▶ **Work required**:
Reproduce word for word everything in the partnership agreement text below, from "ARTICLE 7. DISTRIBUTIONS" down to "Percentage Interests.".

▶ **Page text**:

************

ARTICLE 7. DISTRIBUTIONS
All distributions other than liquidating distributions by the Partnership
to the Partners shall be made pro rata in accordance with such Partners'
Percentage Interests.
ARTICLE 8. TRANSFER OF PARTNERSHIP INTERESTS
8.1 No Transfers. Except as required by the Credit Documents, no Partner
may, directly or indirectly, sell, transfer, assign, dispose of, mortgage,
hypothecate or otherwise dispose of, encumber or permit or suffer any
encumbrance on all or any part of its interest in the Partnership to any
Person or the Partnership, or withdraw from the Partnership, whether
voluntarily or by operation of law, at a judicial sale or otherwise, except
with the prior written consent of each other
- 13 -
Partner and the Collateral Agent (with the consent of the Required Banks (as
defined in the Credit Agreement) or all of the Banks if required by
Section 12.12 of the Credit Agreement), and any attempt so to transfer
such interest shall be void and no other Partner shall be required to
recognize any equitable or any other claims to any interest in such
Partnership interest on the part of the transferee thereof. As of the date
hereof, all of Daboco's and DRI's interests in the Partnership have been
pledged pursuant to the Partnership Pledge Agreement.

************

▶ **Given information**:
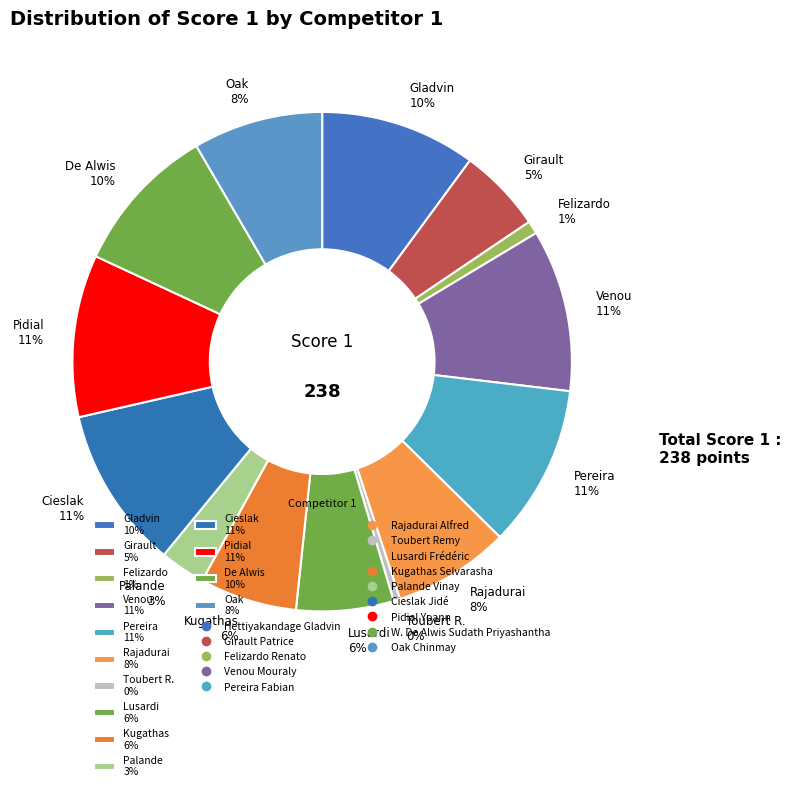

Is it true that Pidial 11% is 11% of the pie?

True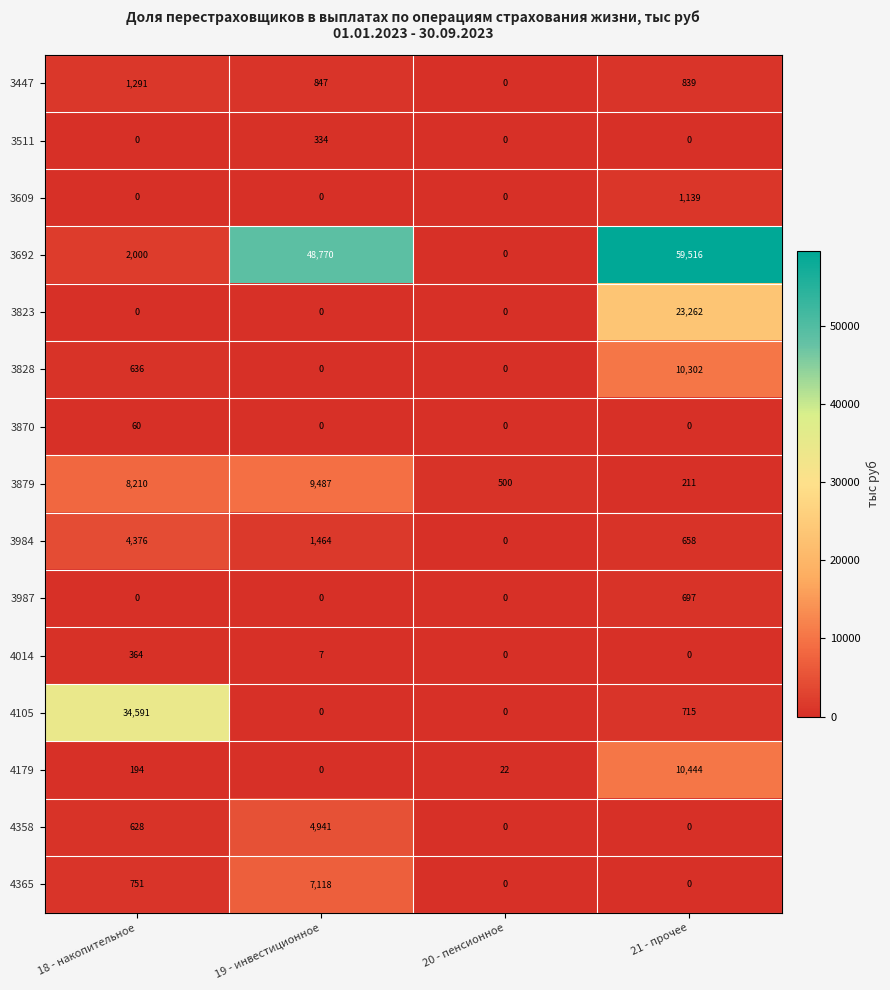

Which series has the largest range (max minus min)?

3692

************

▶ **Completed exercise**:
ARTICLE 7. DISTRIBUTIONS
All distributions other than liquidating distributions by the Partnership
to the Partners shall be made pro rata in accordance with such Partners'
Percentage Interests.